Task to carry out: When you copy the entries, omit the images and keep every word as it is.

--- START ---

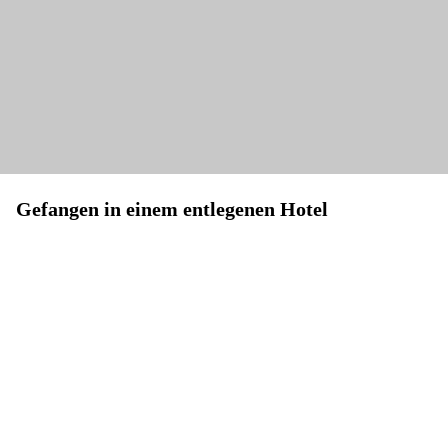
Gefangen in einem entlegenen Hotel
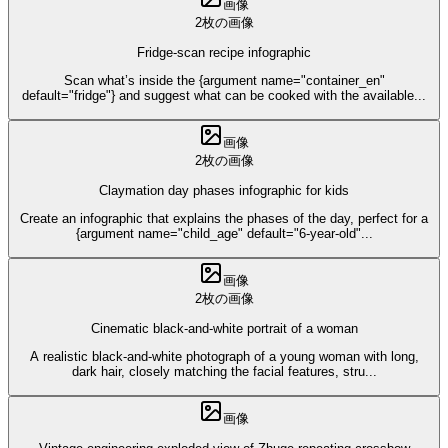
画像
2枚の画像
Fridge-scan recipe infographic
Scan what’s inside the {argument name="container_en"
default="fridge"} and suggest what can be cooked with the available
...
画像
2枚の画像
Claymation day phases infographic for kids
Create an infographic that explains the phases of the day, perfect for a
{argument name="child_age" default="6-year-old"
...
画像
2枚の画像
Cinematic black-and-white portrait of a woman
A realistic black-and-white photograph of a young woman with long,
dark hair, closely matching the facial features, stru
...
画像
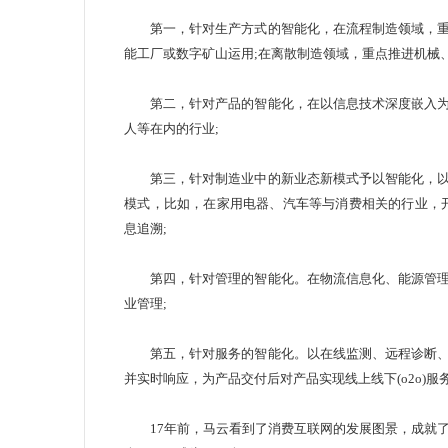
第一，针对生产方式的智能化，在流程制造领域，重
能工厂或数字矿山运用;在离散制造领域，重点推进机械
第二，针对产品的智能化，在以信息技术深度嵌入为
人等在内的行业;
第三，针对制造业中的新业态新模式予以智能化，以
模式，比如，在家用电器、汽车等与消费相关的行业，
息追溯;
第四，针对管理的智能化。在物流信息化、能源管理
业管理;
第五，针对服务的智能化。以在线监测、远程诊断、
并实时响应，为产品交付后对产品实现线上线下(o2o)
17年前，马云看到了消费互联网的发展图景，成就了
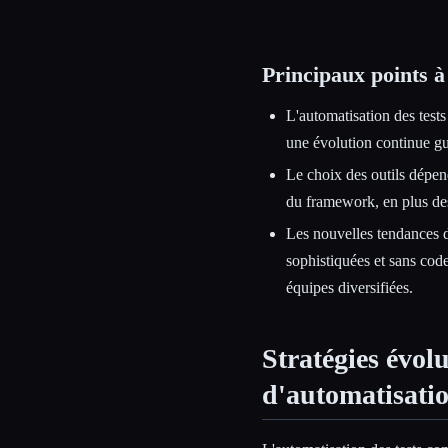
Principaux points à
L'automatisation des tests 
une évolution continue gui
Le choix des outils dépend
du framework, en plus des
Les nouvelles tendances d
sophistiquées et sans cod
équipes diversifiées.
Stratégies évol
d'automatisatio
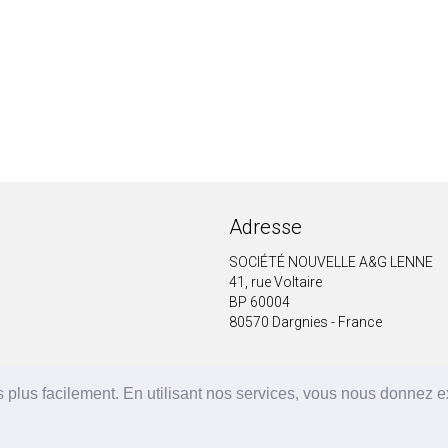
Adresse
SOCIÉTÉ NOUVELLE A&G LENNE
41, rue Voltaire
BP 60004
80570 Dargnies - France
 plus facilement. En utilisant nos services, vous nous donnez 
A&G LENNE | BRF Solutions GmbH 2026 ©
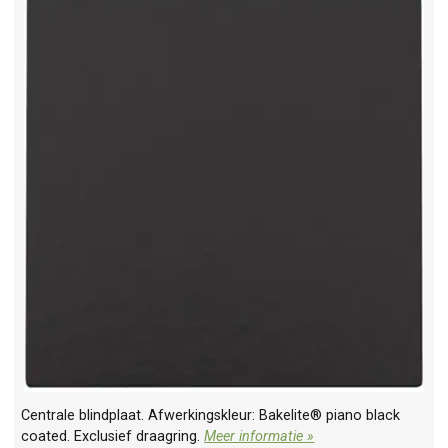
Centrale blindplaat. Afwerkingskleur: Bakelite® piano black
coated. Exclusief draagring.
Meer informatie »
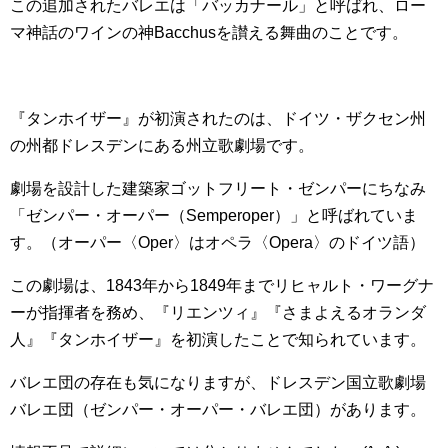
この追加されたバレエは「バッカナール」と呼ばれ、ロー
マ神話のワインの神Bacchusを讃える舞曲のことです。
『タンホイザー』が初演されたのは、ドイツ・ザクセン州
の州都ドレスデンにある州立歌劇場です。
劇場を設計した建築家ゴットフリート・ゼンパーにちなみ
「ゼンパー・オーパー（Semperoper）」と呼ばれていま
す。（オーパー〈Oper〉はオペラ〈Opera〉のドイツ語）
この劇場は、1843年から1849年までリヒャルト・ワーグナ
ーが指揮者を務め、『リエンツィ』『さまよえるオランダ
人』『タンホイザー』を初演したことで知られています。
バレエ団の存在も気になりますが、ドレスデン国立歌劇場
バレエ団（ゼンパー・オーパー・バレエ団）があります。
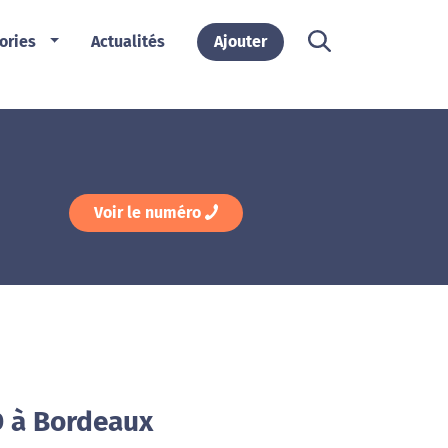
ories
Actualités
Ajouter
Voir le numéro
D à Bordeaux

--- END ---

Written solution:
Gefangen in einem entlegenen Hotel
画像
2枚の画像
Fridge-scan recipe infographic
Scan what’s inside the {argument name="container_en"
default="fridge"} and suggest what can be cooked with the available
...
画像
2枚の画像
Claymation day phases infographic for kids
Create an infographic that explains the phases of the day, perfect for a
{argument name="child_age" default="6-year-old"
...
画像
2枚の画像
Cinematic black-and-white portrait of a woman
A realistic black-and-white photograph of a young woman with long,
dark hair, closely matching the facial features, stru
...
画像
第一，针对生产方式的智能化，在流程制造领域，重
能工厂或数字矿山运用;在离散制造领域，重点推进机械
第二，针对产品的智能化，在以信息技术深度嵌入为
人等在内的行业;
第三，针对制造业中的新业态新模式予以智能化，以
模式，比如，在家用电器、汽车等与消费相关的行业，
息追溯;
第四，针对管理的智能化。在物流信息化、能源管理
业管理;
第五，针对服务的智能化。以在线监测、远程诊断、
并实时响应，为产品交付后对产品实现线上线下(o2o)
17年前，马云看到了消费互联网的发展图景，成就了
Principaux points à
L'automatisation des tests 
une évolution continue gui
Le choix des outils dépend
du framework, en plus des
Les nouvelles tendances d
sophistiquées et sans cod
équipes diversifiées.
Stratégies évol
d'automatisatio
Adresse
SOCIÉTÉ NOUVELLE A&G LENNE
41, rue Voltaire
BP 60004
80570 Dargnies - France
 plus facilement. En utilisant nos services, vous nous donnez 
A&G LENNE | BRF Solutions GmbH 2026 ©
Centrale blindplaat. Afwerkingskleur: Bakelite® piano black
coated. Exclusief draagring.
Meer informatie »
この追加されたバレエは「バッカナール」と呼ばれ、ロー
マ神話のワインの神Bacchusを讃える舞曲のことです。
『タンホイザー』が初演されたのは、ドイツ・ザクセン州
の州都ドレスデンにある州立歌劇場です。
劇場を設計した建築家ゴットフリート・ゼンパーにちなみ
「ゼンパー・オーパー（Semperoper）」と呼ばれていま
す。（オーパー〈Oper〉はオペラ〈Opera〉のドイツ語）
この劇場は、1843年から1849年までリヒャルト・ワーグナ
ーが指揮者を務め、『リエンツィ』『さまよえるオランダ
人』『タンホイザー』を初演したことで知られています。
バレエ団の存在も気になりますが、ドレスデン国立歌劇場
バレエ団（ゼンパー・オーパー・バレエ団）があります。
ories
Actualités
Ajouter
Voir le numéro
D à Bordeaux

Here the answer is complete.